I monsoni stanno finendo e comunque si sono calmati, i festeggiamenti per la conclusione del mese sacro islamico del ramadam terminati e gli attacchi ai mercantili nel golfo di Aden sono ricominciati. La petroliera battente bandiera cipriota ma con equipaggio russo se l’è cavata per miracolo, perché il suo comandante, nonostante le scariche di mitra dei pirati, ha manovrato a zig zag creando alte onde impedendo l’arrembaggio. Salvato invece dalla fregata australiana Toowoomba il mercantile BBC Portugal che aveva lanciato l’SOS mentre stava per essere attaccato. In suo soccorso è intervenuto un aereo giapponese e un elicottero tedesco. Gli assalitori hanno gettato fuori bordo le armi e le scalette di cui erano dotati e negato qualunque coinvolgimento nel tentato sequestro.

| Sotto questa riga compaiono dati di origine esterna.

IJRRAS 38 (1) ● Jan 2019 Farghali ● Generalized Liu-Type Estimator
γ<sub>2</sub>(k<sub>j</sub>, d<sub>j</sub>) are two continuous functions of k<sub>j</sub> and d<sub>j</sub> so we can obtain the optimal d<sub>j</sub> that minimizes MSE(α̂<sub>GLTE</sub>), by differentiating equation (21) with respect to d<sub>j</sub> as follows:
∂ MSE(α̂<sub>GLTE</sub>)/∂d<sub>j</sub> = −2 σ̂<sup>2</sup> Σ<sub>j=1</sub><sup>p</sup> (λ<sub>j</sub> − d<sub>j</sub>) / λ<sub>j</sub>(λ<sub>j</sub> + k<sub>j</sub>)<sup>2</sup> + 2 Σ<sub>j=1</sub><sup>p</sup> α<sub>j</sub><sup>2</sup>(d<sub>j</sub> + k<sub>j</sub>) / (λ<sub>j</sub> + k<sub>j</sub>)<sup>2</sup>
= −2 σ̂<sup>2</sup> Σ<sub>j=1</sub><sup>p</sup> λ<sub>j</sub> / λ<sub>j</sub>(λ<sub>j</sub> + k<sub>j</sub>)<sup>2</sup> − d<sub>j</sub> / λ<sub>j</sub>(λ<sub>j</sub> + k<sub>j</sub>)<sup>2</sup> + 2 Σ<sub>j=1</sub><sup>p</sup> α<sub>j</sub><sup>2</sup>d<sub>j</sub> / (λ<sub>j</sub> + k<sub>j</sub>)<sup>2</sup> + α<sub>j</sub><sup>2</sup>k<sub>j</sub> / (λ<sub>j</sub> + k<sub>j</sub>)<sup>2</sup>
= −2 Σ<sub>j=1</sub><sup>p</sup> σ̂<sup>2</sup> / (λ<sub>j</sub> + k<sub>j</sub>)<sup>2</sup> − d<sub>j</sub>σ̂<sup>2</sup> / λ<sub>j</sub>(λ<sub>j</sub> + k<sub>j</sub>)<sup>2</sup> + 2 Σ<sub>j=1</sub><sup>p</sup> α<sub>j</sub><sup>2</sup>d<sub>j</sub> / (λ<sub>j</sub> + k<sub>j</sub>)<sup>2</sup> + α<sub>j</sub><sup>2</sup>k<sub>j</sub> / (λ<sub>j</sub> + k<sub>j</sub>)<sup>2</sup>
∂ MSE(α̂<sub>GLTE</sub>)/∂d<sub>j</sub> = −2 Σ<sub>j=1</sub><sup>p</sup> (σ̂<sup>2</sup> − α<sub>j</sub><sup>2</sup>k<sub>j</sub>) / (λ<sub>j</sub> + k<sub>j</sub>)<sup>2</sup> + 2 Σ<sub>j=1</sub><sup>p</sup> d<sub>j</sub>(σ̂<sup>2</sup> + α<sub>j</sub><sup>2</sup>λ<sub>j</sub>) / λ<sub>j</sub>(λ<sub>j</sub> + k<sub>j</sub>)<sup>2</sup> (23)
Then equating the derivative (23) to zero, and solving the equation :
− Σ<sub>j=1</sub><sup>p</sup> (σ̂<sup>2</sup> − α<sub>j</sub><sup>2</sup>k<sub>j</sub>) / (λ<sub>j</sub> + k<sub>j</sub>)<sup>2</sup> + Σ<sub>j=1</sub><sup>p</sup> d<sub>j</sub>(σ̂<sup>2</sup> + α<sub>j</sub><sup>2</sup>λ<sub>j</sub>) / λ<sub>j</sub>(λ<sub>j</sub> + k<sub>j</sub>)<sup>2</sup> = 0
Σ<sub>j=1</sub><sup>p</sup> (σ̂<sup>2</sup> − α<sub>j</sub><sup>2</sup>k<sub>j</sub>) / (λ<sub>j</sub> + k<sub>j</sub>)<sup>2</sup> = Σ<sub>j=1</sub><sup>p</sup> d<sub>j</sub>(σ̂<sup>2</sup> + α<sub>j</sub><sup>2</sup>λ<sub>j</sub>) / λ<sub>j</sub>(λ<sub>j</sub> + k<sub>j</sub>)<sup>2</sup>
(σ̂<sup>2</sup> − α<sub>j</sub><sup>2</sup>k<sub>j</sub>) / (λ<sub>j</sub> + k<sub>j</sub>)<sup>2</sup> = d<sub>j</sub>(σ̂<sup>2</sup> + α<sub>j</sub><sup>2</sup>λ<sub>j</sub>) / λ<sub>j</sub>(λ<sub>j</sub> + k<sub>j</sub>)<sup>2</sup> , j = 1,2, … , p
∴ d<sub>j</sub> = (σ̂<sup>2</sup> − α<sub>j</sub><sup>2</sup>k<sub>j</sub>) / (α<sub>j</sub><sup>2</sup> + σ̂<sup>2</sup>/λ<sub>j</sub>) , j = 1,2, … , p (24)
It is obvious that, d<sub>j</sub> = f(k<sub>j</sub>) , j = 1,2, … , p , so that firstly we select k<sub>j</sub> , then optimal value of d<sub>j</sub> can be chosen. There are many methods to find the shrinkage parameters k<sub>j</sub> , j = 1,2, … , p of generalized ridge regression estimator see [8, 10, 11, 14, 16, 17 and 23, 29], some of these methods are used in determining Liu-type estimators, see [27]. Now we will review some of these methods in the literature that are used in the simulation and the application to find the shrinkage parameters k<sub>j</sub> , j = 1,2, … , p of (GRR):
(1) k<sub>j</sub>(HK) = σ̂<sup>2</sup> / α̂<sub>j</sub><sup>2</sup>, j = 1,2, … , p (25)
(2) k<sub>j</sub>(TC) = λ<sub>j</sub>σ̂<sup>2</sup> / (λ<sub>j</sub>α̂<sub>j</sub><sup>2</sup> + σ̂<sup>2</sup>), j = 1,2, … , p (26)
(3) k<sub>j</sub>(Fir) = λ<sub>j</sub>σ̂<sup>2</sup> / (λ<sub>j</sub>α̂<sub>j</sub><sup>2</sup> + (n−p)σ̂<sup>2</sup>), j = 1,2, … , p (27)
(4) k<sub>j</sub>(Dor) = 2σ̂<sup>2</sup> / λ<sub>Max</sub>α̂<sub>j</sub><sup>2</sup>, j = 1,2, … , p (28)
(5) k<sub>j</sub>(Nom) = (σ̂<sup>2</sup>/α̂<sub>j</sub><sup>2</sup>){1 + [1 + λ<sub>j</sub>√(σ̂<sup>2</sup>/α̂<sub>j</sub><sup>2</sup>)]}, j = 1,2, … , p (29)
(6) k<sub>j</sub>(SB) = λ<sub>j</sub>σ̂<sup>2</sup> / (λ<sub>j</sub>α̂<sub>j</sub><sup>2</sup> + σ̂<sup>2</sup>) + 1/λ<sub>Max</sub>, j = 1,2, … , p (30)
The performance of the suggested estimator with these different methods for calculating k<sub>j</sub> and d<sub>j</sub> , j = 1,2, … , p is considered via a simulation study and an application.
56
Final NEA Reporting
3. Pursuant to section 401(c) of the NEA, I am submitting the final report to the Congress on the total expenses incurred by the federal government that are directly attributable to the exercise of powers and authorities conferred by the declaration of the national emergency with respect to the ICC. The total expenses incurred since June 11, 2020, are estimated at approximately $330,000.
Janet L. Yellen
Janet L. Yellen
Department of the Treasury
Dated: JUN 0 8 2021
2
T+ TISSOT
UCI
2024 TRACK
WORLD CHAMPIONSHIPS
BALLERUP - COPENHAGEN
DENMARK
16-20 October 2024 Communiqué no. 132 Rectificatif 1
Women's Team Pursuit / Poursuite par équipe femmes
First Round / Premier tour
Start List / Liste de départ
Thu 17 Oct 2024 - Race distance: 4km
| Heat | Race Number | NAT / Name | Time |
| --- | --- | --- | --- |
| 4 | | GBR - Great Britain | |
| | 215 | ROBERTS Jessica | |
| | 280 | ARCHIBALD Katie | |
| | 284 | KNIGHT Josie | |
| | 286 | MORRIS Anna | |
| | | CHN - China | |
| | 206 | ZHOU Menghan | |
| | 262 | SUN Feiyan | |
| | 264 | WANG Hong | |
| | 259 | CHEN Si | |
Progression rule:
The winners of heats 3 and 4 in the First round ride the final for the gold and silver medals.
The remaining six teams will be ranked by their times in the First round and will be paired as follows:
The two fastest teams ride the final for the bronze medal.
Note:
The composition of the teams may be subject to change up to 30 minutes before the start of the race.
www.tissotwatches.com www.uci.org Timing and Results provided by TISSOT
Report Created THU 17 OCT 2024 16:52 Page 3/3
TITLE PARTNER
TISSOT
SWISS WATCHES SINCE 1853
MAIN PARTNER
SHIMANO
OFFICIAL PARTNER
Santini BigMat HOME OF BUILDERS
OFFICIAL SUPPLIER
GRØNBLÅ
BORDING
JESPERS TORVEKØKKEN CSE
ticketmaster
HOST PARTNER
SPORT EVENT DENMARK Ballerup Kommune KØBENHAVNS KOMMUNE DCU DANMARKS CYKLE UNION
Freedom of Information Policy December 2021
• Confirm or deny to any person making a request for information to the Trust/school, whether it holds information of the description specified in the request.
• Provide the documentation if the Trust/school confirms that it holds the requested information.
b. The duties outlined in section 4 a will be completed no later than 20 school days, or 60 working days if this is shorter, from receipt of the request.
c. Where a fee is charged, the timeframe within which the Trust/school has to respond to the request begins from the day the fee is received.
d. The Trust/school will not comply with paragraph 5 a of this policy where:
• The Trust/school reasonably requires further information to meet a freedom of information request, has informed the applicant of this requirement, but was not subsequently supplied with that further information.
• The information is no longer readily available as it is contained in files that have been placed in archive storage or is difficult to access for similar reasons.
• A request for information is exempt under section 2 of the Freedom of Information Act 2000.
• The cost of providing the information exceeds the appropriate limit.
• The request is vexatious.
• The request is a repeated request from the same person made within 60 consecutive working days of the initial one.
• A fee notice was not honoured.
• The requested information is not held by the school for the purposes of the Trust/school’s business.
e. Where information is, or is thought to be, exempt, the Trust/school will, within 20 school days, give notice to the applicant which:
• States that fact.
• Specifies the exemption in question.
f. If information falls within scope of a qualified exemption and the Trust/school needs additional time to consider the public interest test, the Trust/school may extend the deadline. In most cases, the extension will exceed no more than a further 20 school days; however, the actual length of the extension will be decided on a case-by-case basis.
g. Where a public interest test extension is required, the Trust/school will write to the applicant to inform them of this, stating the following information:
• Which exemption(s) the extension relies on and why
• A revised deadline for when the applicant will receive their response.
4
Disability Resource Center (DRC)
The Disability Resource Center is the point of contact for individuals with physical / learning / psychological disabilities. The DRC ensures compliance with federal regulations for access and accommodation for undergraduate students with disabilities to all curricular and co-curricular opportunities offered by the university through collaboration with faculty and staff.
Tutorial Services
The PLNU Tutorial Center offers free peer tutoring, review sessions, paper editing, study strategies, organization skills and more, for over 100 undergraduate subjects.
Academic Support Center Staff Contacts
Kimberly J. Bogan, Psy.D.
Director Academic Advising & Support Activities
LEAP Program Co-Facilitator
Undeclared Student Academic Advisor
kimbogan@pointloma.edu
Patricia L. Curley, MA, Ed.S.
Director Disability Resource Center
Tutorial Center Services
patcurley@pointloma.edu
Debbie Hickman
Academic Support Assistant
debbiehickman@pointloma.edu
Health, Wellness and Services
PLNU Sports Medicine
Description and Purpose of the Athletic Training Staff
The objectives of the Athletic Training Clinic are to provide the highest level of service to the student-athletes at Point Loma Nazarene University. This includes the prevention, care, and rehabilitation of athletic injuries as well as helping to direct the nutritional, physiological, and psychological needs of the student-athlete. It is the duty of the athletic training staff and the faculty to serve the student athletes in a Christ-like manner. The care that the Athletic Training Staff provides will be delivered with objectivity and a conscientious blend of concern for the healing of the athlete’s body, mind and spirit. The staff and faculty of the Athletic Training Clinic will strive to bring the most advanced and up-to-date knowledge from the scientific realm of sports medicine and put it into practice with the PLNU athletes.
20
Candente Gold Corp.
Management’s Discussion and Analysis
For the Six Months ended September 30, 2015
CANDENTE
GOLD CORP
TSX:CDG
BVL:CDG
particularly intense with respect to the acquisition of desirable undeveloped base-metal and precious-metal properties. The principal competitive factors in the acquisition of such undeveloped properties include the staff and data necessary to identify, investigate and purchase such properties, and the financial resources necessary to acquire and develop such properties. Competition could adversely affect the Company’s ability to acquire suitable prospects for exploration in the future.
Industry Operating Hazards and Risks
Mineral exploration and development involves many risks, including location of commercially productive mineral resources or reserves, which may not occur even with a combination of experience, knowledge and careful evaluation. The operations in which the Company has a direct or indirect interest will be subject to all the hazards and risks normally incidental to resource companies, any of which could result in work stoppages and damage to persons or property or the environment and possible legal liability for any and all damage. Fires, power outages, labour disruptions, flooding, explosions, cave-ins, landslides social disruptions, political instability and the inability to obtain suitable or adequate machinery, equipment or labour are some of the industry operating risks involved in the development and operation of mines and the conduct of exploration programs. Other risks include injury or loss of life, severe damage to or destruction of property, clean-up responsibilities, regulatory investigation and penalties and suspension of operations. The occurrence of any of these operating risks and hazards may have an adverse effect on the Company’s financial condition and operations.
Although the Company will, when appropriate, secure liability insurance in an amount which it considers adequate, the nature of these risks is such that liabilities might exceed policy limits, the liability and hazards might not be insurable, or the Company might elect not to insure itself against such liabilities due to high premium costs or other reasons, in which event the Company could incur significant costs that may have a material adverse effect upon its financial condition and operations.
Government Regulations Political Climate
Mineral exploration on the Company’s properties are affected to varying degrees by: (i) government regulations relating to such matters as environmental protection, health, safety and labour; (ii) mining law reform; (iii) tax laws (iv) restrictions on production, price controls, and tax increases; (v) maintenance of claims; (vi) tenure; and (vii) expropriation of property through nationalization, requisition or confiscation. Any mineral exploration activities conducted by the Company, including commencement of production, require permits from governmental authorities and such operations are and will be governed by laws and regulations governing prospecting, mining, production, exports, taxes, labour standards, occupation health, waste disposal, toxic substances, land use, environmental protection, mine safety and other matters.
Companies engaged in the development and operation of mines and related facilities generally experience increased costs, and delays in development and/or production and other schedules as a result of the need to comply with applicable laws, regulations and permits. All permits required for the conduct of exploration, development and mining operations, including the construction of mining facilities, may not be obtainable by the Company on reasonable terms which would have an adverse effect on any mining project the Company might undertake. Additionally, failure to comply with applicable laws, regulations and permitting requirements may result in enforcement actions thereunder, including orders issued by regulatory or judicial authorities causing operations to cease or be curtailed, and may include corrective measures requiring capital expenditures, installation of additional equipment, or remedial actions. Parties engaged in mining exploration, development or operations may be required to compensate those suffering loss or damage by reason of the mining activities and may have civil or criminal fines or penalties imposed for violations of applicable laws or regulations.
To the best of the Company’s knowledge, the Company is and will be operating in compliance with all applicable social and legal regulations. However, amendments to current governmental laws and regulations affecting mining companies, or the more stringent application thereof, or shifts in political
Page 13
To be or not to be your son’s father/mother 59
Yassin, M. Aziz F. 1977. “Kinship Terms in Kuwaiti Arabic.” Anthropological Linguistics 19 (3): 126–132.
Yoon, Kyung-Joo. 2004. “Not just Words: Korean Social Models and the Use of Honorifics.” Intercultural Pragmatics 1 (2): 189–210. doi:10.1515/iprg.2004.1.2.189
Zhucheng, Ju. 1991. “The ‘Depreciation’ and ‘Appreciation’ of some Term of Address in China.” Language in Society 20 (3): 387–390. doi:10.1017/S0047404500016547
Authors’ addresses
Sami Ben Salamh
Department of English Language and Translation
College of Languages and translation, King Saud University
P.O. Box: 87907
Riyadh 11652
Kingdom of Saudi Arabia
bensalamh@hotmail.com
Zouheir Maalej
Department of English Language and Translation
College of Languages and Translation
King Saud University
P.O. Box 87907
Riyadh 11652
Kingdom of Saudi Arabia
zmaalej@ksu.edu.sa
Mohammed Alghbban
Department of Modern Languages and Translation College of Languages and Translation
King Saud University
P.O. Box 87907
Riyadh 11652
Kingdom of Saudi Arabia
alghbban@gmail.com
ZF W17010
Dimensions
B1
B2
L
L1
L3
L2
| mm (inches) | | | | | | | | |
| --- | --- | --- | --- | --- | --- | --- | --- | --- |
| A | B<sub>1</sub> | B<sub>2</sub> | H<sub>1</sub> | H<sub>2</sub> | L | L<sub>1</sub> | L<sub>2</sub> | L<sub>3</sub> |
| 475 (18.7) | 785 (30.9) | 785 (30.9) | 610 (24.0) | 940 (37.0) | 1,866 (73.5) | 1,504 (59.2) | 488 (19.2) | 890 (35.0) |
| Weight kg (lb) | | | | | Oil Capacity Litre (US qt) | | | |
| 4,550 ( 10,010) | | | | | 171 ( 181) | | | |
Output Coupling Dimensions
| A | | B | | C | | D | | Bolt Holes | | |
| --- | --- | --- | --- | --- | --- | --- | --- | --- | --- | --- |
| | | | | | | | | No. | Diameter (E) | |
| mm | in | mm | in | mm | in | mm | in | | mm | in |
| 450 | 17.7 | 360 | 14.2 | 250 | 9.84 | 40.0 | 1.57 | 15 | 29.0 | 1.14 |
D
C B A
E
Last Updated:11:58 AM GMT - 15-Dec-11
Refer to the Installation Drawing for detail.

La coalizione antipirateria, una settantina di navi da guerra, dunque, comincia a funzionare. Tra le navi impegnate nel pattugliamento delle acque di fronte al Corno d’Africa anche la fregata italiana Libeccio, al comando di Alberto Sodomaco. Durante la navigazione negli ultimi giorni tra Mombasa e le Seychelles, il Libeccio non ha incontrato pirati, ma solo un mercantile, battente bandiera indiana, che appare sullo schermo dei radar in piena notte. Solo dopo qualche ora, all’alba, la sua sagoma, indefinita, sbuca all’orizzonte. Ufficiali e sottufficiali di turno in plancia imbracciano i binocoli per cercare di capire di chi si tratta. I pirati somali non usano solo barchini veloci per dare l’arrembaggio a battelli commerciali (cargo o passeggeri) ma si servono anche di navi madre, imbarcazioni più grosse, pescherecci o rimorchiatori catturati in precedenza e per i quali nessuno ha mai pagato il riscatto. Le navi madre servono a rifornire di cibo, acqua e carburante, i motoscafi veloci che vengono impiegati per dare l’assalto alle vittime. Gli uomini del Libeccio attivano l’AIS (Automatic Identification System). Si tratta di un apparecchio che comunica con uno analogo sistemato a bordo di tutti i mercantili sopra le 500 tonnellate e che funziona come una sorta di targa elettronica. In plancia di comando ufficiali e sottufficiali controllano i dati e lo scambio di informazioni viene ritenuto sufficiente. Niente di sospetto. Gli ufficiali italiani chiedono al comandante del cargo indiano se ha messo in atto tutte le procedure di sicurezza. La risposta è positiva: fili spinati e bocchettoni degli idranti carichi e pronti ad essere utilizzati. Un saluto e i due battelli si allontanano.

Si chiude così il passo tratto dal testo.